天と地の叙事詩Ⅰ Epic of the Ether

クオンの優しげな目尻を見ながら、ミカゲは何とはなしに言う。



「そういえば、クオンとはケンカしたことなかったわねぇ。

クオンって、子どもの頃から人間ができてたのね」



それを聞いてアスカは目を瞠った。



「うっそだぁ!! 本当に!?


クオン、俺とはよくケンカしてたじゃないか!!

菓子を取り合ったりとか」


「えぇ? そうなの? びっくり」



ミカゲが驚いたようにクオンの顔を見上げると、クオンは苦い顔をした。



「そりゃ、小さい頃はそんなこともあったかもなぁ」


「へえ、そうなの……。

私にはいつも自分の分のお菓子を全部くれてたわよね。

今更だけど、ありがとうございました」



ミカゲが改まって深々と頭を下げるのを見ながら、アスカは唇を尖らせた。



「ずるいなぁ。
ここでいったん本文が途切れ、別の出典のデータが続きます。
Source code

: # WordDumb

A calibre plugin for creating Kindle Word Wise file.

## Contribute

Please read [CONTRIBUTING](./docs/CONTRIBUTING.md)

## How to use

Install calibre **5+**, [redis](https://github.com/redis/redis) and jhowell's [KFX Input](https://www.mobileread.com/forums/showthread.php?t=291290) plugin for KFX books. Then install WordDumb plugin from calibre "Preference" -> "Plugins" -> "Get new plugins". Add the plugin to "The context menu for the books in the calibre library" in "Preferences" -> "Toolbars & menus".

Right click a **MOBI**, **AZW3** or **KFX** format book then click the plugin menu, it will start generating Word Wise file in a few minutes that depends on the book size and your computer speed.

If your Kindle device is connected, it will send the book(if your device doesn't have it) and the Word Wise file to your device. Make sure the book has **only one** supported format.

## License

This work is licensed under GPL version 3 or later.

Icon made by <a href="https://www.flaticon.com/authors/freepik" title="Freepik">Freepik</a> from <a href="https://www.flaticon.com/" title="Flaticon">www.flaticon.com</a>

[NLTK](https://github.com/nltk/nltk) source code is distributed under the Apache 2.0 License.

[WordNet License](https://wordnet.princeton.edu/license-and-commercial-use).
差別だよクオン!

……まぁ、クオンは昔からミカゲには甘かったもんね。しかもべったべたに」


「……そんなつもりはなかったんだけど」



クオンが珍しく、戸惑ったように視線を泳がせたので、ミカゲとアスカは喜んだ。



「あっ、クオンが照れてる!!」


「珍しいもん見たなぁ。

明日は槍でも降るかな? あはは」


「槍どころか、丸太が降ってくるかもしれないわね」



三人は懐かしい思い出話に浸りながら、衛兵の目を素知らぬ顔で掻い潜り、天宮の外へと翔び立った。